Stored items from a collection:
********

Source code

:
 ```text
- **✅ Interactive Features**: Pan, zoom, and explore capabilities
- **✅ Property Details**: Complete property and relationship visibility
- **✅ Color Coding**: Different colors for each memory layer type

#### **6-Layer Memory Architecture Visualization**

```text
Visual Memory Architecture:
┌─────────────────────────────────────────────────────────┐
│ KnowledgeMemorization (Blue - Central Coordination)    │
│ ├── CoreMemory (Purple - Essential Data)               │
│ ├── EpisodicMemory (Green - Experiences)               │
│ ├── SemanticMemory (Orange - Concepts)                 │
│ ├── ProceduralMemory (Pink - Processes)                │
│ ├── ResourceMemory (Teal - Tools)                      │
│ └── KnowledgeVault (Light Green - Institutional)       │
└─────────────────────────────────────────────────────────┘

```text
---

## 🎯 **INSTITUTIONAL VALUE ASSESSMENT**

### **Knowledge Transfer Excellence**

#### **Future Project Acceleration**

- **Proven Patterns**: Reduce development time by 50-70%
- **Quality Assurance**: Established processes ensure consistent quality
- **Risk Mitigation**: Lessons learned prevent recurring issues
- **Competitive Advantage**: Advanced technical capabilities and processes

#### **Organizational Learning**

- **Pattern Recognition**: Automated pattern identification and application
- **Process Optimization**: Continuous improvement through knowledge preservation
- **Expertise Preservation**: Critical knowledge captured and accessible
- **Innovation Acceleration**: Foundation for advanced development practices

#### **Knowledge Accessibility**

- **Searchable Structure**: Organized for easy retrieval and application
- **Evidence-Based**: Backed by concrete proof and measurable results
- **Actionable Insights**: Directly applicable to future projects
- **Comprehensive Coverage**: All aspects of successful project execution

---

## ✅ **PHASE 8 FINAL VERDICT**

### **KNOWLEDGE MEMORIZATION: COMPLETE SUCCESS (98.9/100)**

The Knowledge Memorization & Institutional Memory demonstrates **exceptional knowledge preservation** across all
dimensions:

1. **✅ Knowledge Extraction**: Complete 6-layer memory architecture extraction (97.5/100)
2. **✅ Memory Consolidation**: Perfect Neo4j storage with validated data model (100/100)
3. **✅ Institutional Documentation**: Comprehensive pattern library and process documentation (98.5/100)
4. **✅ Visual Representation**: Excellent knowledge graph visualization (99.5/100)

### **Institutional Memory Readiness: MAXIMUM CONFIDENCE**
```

********

Description of the task: Without leaving anything out, give the entries again exactly.

Task answer:
Source code

:
 ```text
- **✅ Interactive Features**: Pan, zoom, and explore capabilities
- **✅ Property Details**: Complete property and relationship visibility
- **✅ Color Coding**: Different colors for each memory layer type

#### **6-Layer Memory Architecture Visualization**

```text
Visual Memory Architecture:
┌─────────────────────────────────────────────────────────┐
│ KnowledgeMemorization (Blue - Central Coordination)    │
│ ├── CoreMemory (Purple - Essential Data)               │
│ ├── EpisodicMemory (Green - Experiences)               │
│ ├── SemanticMemory (Orange - Concepts)                 │
│ ├── ProceduralMemory (Pink - Processes)                │
│ ├── ResourceMemory (Teal - Tools)                      │
│ └── KnowledgeVault (Light Green - Institutional)       │
└─────────────────────────────────────────────────────────┘

```text
---

## 🎯 **INSTITUTIONAL VALUE ASSESSMENT**

### **Knowledge Transfer Excellence**

#### **Future Project Acceleration**

- **Proven Patterns**: Reduce development time by 50-70%
- **Quality Assurance**: Established processes ensure consistent quality
- **Risk Mitigation**: Lessons learned prevent recurring issues
- **Competitive Advantage**: Advanced technical capabilities and processes

#### **Organizational Learning**

- **Pattern Recognition**: Automated pattern identification and application
- **Process Optimization**: Continuous improvement through knowledge preservation
- **Expertise Preservation**: Critical knowledge captured and accessible
- **Innovation Acceleration**: Foundation for advanced development practices

#### **Knowledge Accessibility**

- **Searchable Structure**: Organized for easy retrieval and application
- **Evidence-Based**: Backed by concrete proof and measurable results
- **Actionable Insights**: Directly applicable to future projects
- **Comprehensive Coverage**: All aspects of successful project execution

---

## ✅ **PHASE 8 FINAL VERDICT**

### **KNOWLEDGE MEMORIZATION: COMPLETE SUCCESS (98.9/100)**

The Knowledge Memorization & Institutional Memory demonstrates **exceptional knowledge preservation** across all
dimensions:

1. **✅ Knowledge Extraction**: Complete 6-layer memory architecture extraction (97.5/100)
2. **✅ Memory Consolidation**: Perfect Neo4j storage with validated data model (100/100)
3. **✅ Institutional Documentation**: Comprehensive pattern library and process documentation (98.5/100)
4. **✅ Visual Representation**: Excellent knowledge graph visualization (99.5/100)

### **Institutional Memory Readiness: MAXIMUM CONFIDENCE**
```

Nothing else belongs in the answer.